▶ [What you have to do] Lift out, unaltered, the lines of the material below between the line holding "of human stomach" and the line holding "of skin cancer", counting both.

▶ [Records for this task]
================================

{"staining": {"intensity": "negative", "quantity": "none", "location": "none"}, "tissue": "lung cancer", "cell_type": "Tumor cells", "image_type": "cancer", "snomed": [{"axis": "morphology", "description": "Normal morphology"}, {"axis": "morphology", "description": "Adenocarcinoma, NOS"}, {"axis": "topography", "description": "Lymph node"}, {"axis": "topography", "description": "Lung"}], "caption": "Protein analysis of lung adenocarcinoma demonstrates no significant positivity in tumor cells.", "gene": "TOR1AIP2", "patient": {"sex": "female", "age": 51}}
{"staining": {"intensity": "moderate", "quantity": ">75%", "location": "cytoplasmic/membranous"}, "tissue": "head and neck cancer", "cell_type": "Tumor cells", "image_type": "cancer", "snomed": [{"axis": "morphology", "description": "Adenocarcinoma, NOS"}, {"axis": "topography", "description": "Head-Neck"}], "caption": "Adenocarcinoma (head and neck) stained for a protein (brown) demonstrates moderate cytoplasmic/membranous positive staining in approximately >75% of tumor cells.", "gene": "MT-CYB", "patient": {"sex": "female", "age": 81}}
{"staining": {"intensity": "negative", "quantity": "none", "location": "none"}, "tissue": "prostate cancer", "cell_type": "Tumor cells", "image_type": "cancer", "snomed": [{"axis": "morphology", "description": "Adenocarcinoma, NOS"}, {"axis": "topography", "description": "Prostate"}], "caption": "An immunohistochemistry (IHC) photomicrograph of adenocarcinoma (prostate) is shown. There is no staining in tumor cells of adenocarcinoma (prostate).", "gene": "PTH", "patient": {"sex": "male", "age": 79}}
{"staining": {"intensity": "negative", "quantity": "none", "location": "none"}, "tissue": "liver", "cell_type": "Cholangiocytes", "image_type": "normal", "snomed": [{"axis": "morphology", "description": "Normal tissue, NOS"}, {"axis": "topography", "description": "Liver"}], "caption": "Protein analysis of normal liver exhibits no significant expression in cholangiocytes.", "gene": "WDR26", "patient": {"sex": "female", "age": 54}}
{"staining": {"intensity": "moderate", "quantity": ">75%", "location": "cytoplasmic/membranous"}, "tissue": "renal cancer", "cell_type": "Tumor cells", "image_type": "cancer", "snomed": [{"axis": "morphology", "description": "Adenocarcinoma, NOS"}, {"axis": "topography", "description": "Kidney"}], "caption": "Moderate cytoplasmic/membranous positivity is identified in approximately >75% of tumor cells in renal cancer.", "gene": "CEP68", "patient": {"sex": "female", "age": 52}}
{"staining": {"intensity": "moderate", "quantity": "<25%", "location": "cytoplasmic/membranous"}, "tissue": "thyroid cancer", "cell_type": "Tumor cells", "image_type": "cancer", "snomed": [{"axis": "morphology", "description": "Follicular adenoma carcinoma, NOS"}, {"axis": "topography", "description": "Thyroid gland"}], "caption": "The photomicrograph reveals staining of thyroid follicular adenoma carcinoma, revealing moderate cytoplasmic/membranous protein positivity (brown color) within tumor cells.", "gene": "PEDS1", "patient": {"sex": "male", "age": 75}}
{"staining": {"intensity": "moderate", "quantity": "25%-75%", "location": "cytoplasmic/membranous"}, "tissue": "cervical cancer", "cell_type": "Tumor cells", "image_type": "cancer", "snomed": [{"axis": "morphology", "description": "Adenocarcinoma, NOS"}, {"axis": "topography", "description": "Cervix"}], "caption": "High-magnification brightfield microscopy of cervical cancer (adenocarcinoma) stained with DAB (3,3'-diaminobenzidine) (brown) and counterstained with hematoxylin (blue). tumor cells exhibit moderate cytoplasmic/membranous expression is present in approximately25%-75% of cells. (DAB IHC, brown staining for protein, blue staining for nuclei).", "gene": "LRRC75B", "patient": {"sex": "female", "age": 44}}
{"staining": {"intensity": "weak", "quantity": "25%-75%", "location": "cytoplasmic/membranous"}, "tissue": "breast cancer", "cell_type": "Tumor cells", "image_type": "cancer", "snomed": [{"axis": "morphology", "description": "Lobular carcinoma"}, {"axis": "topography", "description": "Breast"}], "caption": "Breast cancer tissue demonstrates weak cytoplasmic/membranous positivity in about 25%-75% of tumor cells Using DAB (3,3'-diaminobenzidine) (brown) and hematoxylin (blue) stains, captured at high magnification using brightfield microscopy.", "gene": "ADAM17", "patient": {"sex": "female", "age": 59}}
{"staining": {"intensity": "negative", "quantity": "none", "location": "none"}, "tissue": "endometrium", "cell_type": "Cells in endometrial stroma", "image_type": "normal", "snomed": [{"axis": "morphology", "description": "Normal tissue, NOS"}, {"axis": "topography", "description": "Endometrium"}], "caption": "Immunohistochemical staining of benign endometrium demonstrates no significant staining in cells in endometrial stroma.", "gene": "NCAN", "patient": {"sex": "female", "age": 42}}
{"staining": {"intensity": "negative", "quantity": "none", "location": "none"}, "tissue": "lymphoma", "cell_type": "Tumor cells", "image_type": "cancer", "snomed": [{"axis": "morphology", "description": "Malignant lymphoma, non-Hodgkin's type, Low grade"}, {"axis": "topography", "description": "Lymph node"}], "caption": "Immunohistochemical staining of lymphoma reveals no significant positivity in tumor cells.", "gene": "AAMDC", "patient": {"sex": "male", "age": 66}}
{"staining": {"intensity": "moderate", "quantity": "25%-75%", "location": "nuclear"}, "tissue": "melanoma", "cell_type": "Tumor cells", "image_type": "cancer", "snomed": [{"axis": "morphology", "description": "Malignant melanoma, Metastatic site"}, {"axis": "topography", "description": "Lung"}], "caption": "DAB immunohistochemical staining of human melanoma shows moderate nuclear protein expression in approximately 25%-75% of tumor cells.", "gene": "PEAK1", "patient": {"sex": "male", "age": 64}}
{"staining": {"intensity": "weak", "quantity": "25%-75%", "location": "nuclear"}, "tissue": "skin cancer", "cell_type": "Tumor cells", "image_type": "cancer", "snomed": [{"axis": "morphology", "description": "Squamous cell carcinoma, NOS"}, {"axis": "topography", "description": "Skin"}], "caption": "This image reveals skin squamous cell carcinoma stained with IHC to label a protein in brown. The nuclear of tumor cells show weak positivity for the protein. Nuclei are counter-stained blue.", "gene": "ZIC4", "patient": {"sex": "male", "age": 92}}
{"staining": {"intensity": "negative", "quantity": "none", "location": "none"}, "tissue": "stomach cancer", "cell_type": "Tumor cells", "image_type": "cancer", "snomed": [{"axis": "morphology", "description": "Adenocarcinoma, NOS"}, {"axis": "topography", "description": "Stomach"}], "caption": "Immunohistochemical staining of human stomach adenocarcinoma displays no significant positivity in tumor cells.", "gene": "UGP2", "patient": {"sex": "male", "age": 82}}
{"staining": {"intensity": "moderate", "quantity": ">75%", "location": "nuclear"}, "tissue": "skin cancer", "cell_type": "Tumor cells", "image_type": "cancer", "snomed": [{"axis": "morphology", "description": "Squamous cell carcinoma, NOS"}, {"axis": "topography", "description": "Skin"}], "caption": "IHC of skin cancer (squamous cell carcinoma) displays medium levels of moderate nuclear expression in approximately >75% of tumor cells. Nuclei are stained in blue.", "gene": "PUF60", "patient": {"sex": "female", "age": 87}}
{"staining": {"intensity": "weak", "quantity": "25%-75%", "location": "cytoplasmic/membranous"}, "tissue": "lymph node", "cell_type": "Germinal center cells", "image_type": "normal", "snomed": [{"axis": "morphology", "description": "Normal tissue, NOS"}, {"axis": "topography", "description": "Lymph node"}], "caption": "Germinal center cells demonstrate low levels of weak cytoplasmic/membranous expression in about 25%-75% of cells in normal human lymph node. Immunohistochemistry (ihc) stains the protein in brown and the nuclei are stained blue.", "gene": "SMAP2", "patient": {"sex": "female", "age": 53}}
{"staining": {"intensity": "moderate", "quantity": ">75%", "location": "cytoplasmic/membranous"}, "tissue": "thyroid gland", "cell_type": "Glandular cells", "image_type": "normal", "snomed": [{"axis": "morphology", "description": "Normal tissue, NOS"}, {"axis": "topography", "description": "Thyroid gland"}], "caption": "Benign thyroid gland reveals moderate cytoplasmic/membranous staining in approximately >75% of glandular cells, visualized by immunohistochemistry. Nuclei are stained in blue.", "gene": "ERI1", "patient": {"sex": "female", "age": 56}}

================================

▶ [Answer for the task]
{"staining": {"intensity": "negative", "quantity": "none", "location": "none"}, "tissue": "stomach cancer", "cell_type": "Tumor cells", "image_type": "cancer", "snomed": [{"axis": "morphology", "description": "Adenocarcinoma, NOS"}, {"axis": "topography", "description": "Stomach"}], "caption": "Immunohistochemical staining of human stomach adenocarcinoma displays no significant positivity in tumor cells.", "gene": "UGP2", "patient": {"sex": "male", "age": 82}}
{"staining": {"intensity": "moderate", "quantity": ">75%", "location": "nuclear"}, "tissue": "skin cancer", "cell_type": "Tumor cells", "image_type": "cancer", "snomed": [{"axis": "morphology", "description": "Squamous cell carcinoma, NOS"}, {"axis": "topography", "description": "Skin"}], "caption": "IHC of skin cancer (squamous cell carcinoma) displays medium levels of moderate nuclear expression in approximately >75% of tumor cells. Nuclei are stained in blue.", "gene": "PUF60", "patient": {"sex": "female", "age": 87}}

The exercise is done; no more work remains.